> _EXERCISE BRIEF_
Give these lines again with every "train station" changed to "railway station" and everything else left unchanged. Leave the pictures out.

╔══

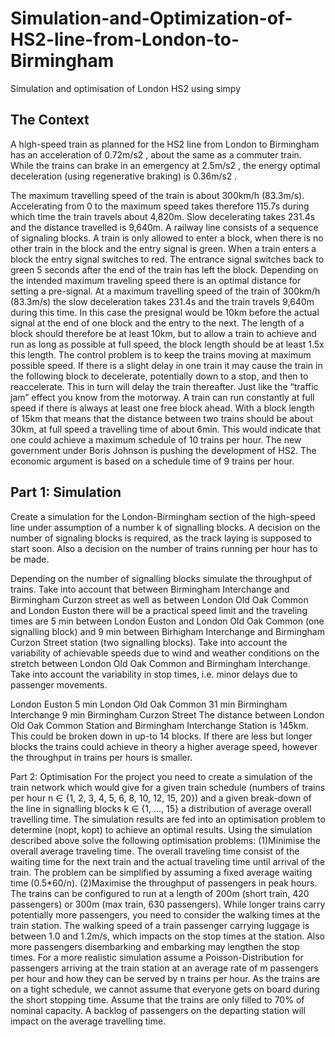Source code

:# Simulation-and-Optimization-of-HS2-line-from-London-to-Birmingham
Simulation and optimisation of  London HS2 using simpy 


## The Context
A high-speed train as planned for the HS2 line from London to Birmingham has an acceleration
of 0.72m/s2
, about the same as a commuter train. While the trains can brake in an emergency
at 2.5m/s2
, the energy optimal deceleration (using regenerative braking) is 0.36m/s2
.

The maximum travelling speed of the train is about 300km/h (83.3m/s). Accelerating from 0
to the maximum speed takes therefore 115.7s during which time the train travels about
4,820m. Slow decelerating takes 231.4s and the distance travelled is 9,640m.
A railway line consists of a sequence of signaling blocks. A train is only allowed to enter a
block, when there is no other train in the block and the entry signal is green. When a train
enters a block the entry signal switches to red. The entrance signal switches back to green 5
seconds after the end of the train has left the block.
Depending on the intended maximum traveling speed there is an optimal distance for setting
a pre-signal. At a maximum travelling speed of the train of 300km/h (83.3m/s) the slow
deceleration takes 231.4s and the train travels 9,640m during this time. In this case the presignal would be 10km before the actual signal at the end of one block and the entry to the next. The length of a block should therefore be at least 10km, but to allow a train to achieve and run as long as possible at full speed, the block length should be at least 1.5x this length.
The control problem is to keep the trains moving at maximum possible speed. If there is a slight delay in one train it may cause the train in the following block to decelerate, potentially down to a stop, and then to reaccelerate. This in turn will delay the train thereafter. Just like the “traffic jam” effect you know from the motorway. A train can run constantly at full speed if there is always at least one free block ahead. With a block length of 15km that means that the distance between two trains should be about 30km, at full speed a travelling time of about 6min. This would indicate that one could achieve a maximum schedule of 10 trains per hour. The new government under Boris Johnson is pushing the development of HS2. The economic
argument is based on a schedule time of 9 trains per hour. 



## Part 1: Simulation

Create a simulation for the London-Birmingham section of the high-speed line under
assumption of a number k of signalling blocks. A decision on the number of signaling blocks is
required, as the track laying is supposed to start soon. Also a decision on the number of trains
running per hour has to be made.


Depending on the number of signalling blocks simulate the throughput of trains.
Take into account that between Birmingham Interchange and Birmingham Curzon street as
well as between London Old Oak Common and London Euston there will be a practical speed
limit and the traveling times are 5 min between London Euston and London Old Oak Common
(one signalling block) and 9 min between Birhigham Interchange and Birmingham Curzon
Street station (two signalling blocks). Take into account the variability of achievable speeds
due to wind and weather conditions on the stretch between London Old Oak Common and
Birmingham Interchange. Take into account the variability in stop times, i.e. minor delays due
to passenger movements.

London Euston
 5 min
London Old Oak Common
 31 min
Birmingham Interchange
 9 min
Birmingham Curzon Street
The distance between London Old Oak Common Station and Birmingham Interchange Station
is 145km. This could be broken down in up-to 14 blocks. If there are less but longer blocks the
trains could achieve in theory a higher average speed, however the throughput in trains per hours is smaller.

Part 2: Optimisation
For the project you need to create a simulation of the train network which would give for a
given train schedule (numbers of trains per hour n ∈ {1, 2, 3, 4, 5, 6, 8, 10, 12, 15, 20}) and a
given break-down of the line in signalling blocks k ∈ {1, ..., 15} a distribution of average
overall travelling time. The simulation results are fed into an optimisation problem to
determine (nopt, kopt) to achieve an optimal results.
Using the simulation described above solve the following optimisation problems:
(1)Minimise the overall average traveling time.
The overall traveling time consist of the waiting time for the next train and the
actual traveling time until arrival of the train. The problem can be simplified by
assuming a fixed average waiting time (0.5*60/n).
(2)Maximise the throughput of passengers in peak hours.
The trains can be configured to run at a length of 200m (short train, 420 passengers)
or 300m (max train, 630 passengers). While longer trains carry potentially more
passengers, you need to consider the walking times at the train station. The walking
speed of a train passenger carrying luggage is between 1.0 and 1.2m/s, which
impacts on the stop times at the station. Also more passengers disembarking and
embarking may lengthen the stop times.
For a more realistic simulation assume a Poisson-Distribution for passengers arriving
at the train station at an average rate of m passengers per hour and how they can
be served by n trains per hour. As the trains are on a tight schedule, we cannot
assume that everyone gets on board during the short stopping time. Assume that
the trains are only filled to 70% of nominal capacity. A backlog of passengers on the
departing station will impact on the average travelling time.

╚══

> _RESULT FOR THIS TASK_
Source code

:# Simulation-and-Optimization-of-HS2-line-from-London-to-Birmingham
Simulation and optimisation of  London HS2 using simpy 


## The Context
A high-speed train as planned for the HS2 line from London to Birmingham has an acceleration
of 0.72m/s2
, about the same as a commuter train. While the trains can brake in an emergency
at 2.5m/s2
, the energy optimal deceleration (using regenerative braking) is 0.36m/s2
.

The maximum travelling speed of the train is about 300km/h (83.3m/s). Accelerating from 0
to the maximum speed takes therefore 115.7s during which time the train travels about
4,820m. Slow decelerating takes 231.4s and the distance travelled is 9,640m.
A railway line consists of a sequence of signaling blocks. A train is only allowed to enter a
block, when there is no other train in the block and the entry signal is green. When a train
enters a block the entry signal switches to red. The entrance signal switches back to green 5
seconds after the end of the train has left the block.
Depending on the intended maximum traveling speed there is an optimal distance for setting
a pre-signal. At a maximum travelling speed of the train of 300km/h (83.3m/s) the slow
deceleration takes 231.4s and the train travels 9,640m during this time. In this case the presignal would be 10km before the actual signal at the end of one block and the entry to the next. The length of a block should therefore be at least 10km, but to allow a train to achieve and run as long as possible at full speed, the block length should be at least 1.5x this length.
The control problem is to keep the trains moving at maximum possible speed. If there is a slight delay in one train it may cause the train in the following block to decelerate, potentially down to a stop, and then to reaccelerate. This in turn will delay the train thereafter. Just like the “traffic jam” effect you know from the motorway. A train can run constantly at full speed if there is always at least one free block ahead. With a block length of 15km that means that the distance between two trains should be about 30km, at full speed a travelling time of about 6min. This would indicate that one could achieve a maximum schedule of 10 trains per hour. The new government under Boris Johnson is pushing the development of HS2. The economic
argument is based on a schedule time of 9 trains per hour. 



## Part 1: Simulation

Create a simulation for the London-Birmingham section of the high-speed line under
assumption of a number k of signalling blocks. A decision on the number of signaling blocks is
required, as the track laying is supposed to start soon. Also a decision on the number of trains
running per hour has to be made.


Depending on the number of signalling blocks simulate the throughput of trains.
Take into account that between Birmingham Interchange and Birmingham Curzon street as
well as between London Old Oak Common and London Euston there will be a practical speed
limit and the traveling times are 5 min between London Euston and London Old Oak Common
(one signalling block) and 9 min between Birhigham Interchange and Birmingham Curzon
Street station (two signalling blocks). Take into account the variability of achievable speeds
due to wind and weather conditions on the stretch between London Old Oak Common and
Birmingham Interchange. Take into account the variability in stop times, i.e. minor delays due
to passenger movements.

London Euston
 5 min
London Old Oak Common
 31 min
Birmingham Interchange
 9 min
Birmingham Curzon Street
The distance between London Old Oak Common Station and Birmingham Interchange Station
is 145km. This could be broken down in up-to 14 blocks. If there are less but longer blocks the
trains could achieve in theory a higher average speed, however the throughput in trains per hours is smaller.

Part 2: Optimisation
For the project you need to create a simulation of the train network which would give for a
given train schedule (numbers of trains per hour n ∈ {1, 2, 3, 4, 5, 6, 8, 10, 12, 15, 20}) and a
given break-down of the line in signalling blocks k ∈ {1, ..., 15} a distribution of average
overall travelling time. The simulation results are fed into an optimisation problem to
determine (nopt, kopt) to achieve an optimal results.
Using the simulation described above solve the following optimisation problems:
(1)Minimise the overall average traveling time.
The overall traveling time consist of the waiting time for the next train and the
actual traveling time until arrival of the train. The problem can be simplified by
assuming a fixed average waiting time (0.5*60/n).
(2)Maximise the throughput of passengers in peak hours.
The trains can be configured to run at a length of 200m (short train, 420 passengers)
or 300m (max train, 630 passengers). While longer trains carry potentially more
passengers, you need to consider the walking times at the railway station. The walking
speed of a train passenger carrying luggage is between 1.0 and 1.2m/s, which
impacts on the stop times at the station. Also more passengers disembarking and
embarking may lengthen the stop times.
For a more realistic simulation assume a Poisson-Distribution for passengers arriving
at the railway station at an average rate of m passengers per hour and how they can
be served by n trains per hour. As the trains are on a tight schedule, we cannot
assume that everyone gets on board during the short stopping time. Assume that
the trains are only filled to 70% of nominal capacity. A backlog of passengers on the
departing station will impact on the average travelling time.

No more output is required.